▶ _Okuma Metni_:
════════
Sanık Kürsüsündeki Kahraman: Mustafa Muğlalı Paşa
Irkına, vatanına, tarihine ihanet etmiş olan kişi ve toplumların hiçbirini unutma Türk Oğlu!
Unutma ve affetme!
Süleyman Nazif
Kendisine hizmet edenlere, kendisini aşk derecesine sevenlere değer vermeyen, hatta onları cezalandıran bir toplumuz. Türk Tarihinde, sırf görevlerini yaptıkları, devlete hizmet ettikleri, Türk’çe davrandıkları, hatta Türk oldukları için cezalandırılan; idam edilen, hapsedilen, süründürülen binlerce kahraman, binlerce mazlum vardır. Ermeni Tehciri sırasında sırf görevini yaptığı için idam edilen Boğazlıyan Kaymakamı Kemal Bey; PKK ile çarpışırken sakat kalan, ancak toplumdan gerekli ilgi ve desteği göremeyen hatta maaşları kesilen gazilerimiz; toplumumuzun kadirbilmezliğinin, vefasızlığının hemen aklımıza gelen örnekleridir.
════════
▶ _Alıştırma Gereksinimleri_:
1. Kayıtların başından "Identify the document" ifadesini içeren satıra kadar uzanan satırları (her iki uç dahil) yeniden yazın. Bu satırlarda "Harrisonburg, VA" yerine "Harrisonburg, Virginia" koyun, başka hiçbir şeyi değiştirmeyin.
2. Mustafa Muğlalı Paşa hakkındaki yazıyı son cümlesinden sonra devam ettirin.
Yukarıdaki metin ile aşağıdaki kayıtlar arasında herhangi bir bağlantı bulunmamaktadır.

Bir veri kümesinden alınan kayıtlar
════════
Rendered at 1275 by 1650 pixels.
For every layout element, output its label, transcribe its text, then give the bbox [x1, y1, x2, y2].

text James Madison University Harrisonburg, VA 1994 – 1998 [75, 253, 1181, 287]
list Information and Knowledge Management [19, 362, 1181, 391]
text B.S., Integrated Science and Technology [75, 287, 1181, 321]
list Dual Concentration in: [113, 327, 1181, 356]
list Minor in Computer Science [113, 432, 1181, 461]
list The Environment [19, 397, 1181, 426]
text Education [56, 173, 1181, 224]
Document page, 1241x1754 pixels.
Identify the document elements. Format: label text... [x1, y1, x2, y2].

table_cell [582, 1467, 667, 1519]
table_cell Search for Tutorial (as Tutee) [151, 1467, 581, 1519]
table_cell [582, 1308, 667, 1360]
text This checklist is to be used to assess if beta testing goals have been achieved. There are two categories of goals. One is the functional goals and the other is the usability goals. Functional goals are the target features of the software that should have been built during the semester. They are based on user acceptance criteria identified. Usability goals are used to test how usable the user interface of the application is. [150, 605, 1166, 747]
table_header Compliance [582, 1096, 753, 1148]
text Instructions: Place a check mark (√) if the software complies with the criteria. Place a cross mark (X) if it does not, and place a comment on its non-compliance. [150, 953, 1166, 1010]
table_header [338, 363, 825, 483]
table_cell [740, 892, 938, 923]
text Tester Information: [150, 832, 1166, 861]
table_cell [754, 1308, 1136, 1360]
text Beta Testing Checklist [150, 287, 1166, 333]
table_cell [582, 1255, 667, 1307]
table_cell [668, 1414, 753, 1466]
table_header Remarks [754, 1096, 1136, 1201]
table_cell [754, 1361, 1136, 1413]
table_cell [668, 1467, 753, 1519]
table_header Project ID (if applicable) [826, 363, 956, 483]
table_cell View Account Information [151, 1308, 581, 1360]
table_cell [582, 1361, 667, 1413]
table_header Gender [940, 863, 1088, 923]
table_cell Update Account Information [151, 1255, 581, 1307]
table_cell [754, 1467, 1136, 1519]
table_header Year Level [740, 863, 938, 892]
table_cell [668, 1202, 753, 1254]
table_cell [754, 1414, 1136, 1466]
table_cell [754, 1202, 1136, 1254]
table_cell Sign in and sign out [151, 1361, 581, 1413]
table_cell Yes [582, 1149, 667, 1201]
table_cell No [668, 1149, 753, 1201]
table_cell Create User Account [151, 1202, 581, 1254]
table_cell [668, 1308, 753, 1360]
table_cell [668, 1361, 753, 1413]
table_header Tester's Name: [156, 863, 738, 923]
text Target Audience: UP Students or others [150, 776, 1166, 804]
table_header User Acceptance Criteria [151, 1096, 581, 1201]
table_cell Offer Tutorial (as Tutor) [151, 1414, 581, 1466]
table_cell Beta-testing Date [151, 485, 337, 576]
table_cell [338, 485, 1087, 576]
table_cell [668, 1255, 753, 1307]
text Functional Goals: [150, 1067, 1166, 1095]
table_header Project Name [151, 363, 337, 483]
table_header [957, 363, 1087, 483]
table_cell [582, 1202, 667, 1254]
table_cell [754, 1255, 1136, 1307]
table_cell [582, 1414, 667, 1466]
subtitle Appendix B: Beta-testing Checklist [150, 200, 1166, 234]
════════
▶ _Alıştırma Yanıtları_:
1.
Rendered at 1275 by 1650 pixels.
For every layout element, output its label, transcribe its text, then give the bbox [x1, y1, x2, y2].

text James Madison University Harrisonburg, Virginia 1994 – 1998 [75, 253, 1181, 287]
list Information and Knowledge Management [19, 362, 1181, 391]
text B.S., Integrated Science and Technology [75, 287, 1181, 321]
list Dual Concentration in: [113, 327, 1181, 356]
list Minor in Computer Science [113, 432, 1181, 461]
list The Environment [19, 397, 1181, 426]
text Education [56, 173, 1181, 224]
Document page, 1241x1754 pixels.
Identify the document elements. Format: label text... [x1, y1, x2, y2].

2.
Yüz binlerce Türkmen’i katleden, Türkmen kelleleriyle doldurduğu kuyular nedeni ile “Kuyucu” denilen, devşirme Kuyucu Murat Paşa’yı “Celali İsyanlarını bastıran kahraman” olarak tanıtan tarih kitaplarımız, yiğit bir Türk olan Özdemiroğlu Osman Paşa’ya hiç yer vermez.
Cumhuriyetimizin kurucusu, büyük Türk Milliyetçisi Mustafa Kemal Atatürk’ün resimleri bile bir dönem paralardan pullardan kaldırılmadı mı? O’nu sevmeyen, O’na hakaret eden fikir özürlüler yok mu ülkemizde?
Kıymeti bilinmeyen, sırf görevini yaptığı için cezalandırılan insanların başında Mustafa Muğlalı Paşa gelir. O’na millet olarak özür borçluyuz. Gerçi Kahraman Ordumuz Mustafa Muğlalı Paşa’nın naaşını Devlet Mezarlığına aldırarak, Genel Kurmay Başkanlığı bahçesine büstünü yaptırarak iade-i itibarını sağlamıştır ama toplum olarak da, devlet olarak da hâla O’na özür borcumuz var. Vefatının üzerinden 52 yıl geçmesine rağmen Mustafa Muğlalı Paşa Kürtçü medyanın da, siyasi ümmetçi medyanın da hâla bir numaralı boy hedeflerinden birisidir.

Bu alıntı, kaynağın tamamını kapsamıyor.